Image: Instagram/@Emmanuel Macron/@Elizabeth.Truss.MP
Day after French President warned UK that Paris and London would face "serious problems" if they could not categorically state whether they were "friends or enemies", Emmanuel Macron held talks with newly-elected British Prime Minister Liz Truss on Saturday, September 10. During her first telephonic conversation with Macron, both leaders discussed the global energy crisis amid the ongoing war between Russia and Ukraine. "The leaders agreed on the value of a strong UK-France relationship as we work together to tackle the energy crisis caused by Putin’s illegal war, as well as other security, defence and strategic issues," Downing Street said in a statement.
Further, the French President also expressed his sincere condolences to Queen Elizabeth II, who passed away at the age of 96 on September 8. According to Downing Street, they both acknowledged the Queen's significant impact not only on Britain but on the entire world. UK Prime Minister Truss extended her gratitude to Macron for his words and also talked about strategic matters related to security and defence. Notably, the talks between the two leaders come amid strained relations between France and the United Kingdom.

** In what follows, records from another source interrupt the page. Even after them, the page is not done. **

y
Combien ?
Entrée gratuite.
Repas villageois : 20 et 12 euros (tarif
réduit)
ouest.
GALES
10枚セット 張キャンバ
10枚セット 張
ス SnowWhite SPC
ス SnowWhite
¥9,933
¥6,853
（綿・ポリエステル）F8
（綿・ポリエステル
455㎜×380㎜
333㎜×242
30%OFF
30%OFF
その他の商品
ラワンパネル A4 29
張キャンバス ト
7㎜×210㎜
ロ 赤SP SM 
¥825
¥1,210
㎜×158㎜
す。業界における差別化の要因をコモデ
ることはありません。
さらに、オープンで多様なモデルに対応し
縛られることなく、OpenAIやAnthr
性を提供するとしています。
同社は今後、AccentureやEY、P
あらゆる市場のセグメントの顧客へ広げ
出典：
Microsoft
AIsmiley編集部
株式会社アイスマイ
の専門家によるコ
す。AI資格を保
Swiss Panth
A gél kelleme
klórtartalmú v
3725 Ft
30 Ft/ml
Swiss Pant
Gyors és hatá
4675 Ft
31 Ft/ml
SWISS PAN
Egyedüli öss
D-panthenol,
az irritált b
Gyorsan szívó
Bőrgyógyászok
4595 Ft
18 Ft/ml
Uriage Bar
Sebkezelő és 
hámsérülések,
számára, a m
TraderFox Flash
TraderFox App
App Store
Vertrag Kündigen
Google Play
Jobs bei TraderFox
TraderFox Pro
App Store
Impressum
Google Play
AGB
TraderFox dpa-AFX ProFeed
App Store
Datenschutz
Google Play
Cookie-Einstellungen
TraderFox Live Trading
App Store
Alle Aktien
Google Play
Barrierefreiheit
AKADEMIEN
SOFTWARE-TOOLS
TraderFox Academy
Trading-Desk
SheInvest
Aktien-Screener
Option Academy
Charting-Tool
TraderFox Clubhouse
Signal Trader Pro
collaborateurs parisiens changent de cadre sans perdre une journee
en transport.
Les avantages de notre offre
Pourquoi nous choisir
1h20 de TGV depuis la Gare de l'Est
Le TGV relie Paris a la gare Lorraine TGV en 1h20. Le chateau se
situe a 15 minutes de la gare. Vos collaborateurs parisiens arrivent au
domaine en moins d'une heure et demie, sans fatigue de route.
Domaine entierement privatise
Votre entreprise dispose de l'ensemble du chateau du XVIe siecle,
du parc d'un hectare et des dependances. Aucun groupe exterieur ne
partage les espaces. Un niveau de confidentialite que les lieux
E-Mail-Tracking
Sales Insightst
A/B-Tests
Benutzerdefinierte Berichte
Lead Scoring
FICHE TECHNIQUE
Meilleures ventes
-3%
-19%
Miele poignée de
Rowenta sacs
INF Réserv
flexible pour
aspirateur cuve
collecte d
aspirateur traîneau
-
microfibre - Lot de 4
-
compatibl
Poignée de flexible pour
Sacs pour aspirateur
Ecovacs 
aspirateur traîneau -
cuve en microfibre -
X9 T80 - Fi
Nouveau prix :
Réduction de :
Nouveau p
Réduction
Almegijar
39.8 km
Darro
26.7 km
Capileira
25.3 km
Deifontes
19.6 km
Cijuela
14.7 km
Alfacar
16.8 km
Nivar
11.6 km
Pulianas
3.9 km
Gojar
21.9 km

Despite being strong NATO partners, France and Britain have had a number of disputes ever since the UK decided to leave the European Union (EU) in 2016. Further, tensions between the two countries have also escalated as a result of a variety of cross-Channel conflicts including migrant boat crossings, fishing licences, and the Northern Ireland protocol. Moreover, the two European nations have also "contrasting views" on Russia's ongoing invasion of Ukraine. Although during the Cold War, France and the UK were key allies in the West based on their governments' unwavering support for liberal democracy and capitalism.
During her election hustings in the last week of August, Truss had refrained from directly answering a question on whether the French President was "friend or foe"? However, she stated that the "jury is out" on whether Macron was a friend or foe. "If I become Prime Minister, I would judge him (Macron) on deeds, not words. The jury's out," Truss stated, as per CNN. Responding to Truss' remarks, President Macron stated that France and Britain would be in "serious trouble" if both nations were not in a state to firmly define their relations. However, he also stressed that Paris will always be an ally of London irrespective of who was at the helm of power.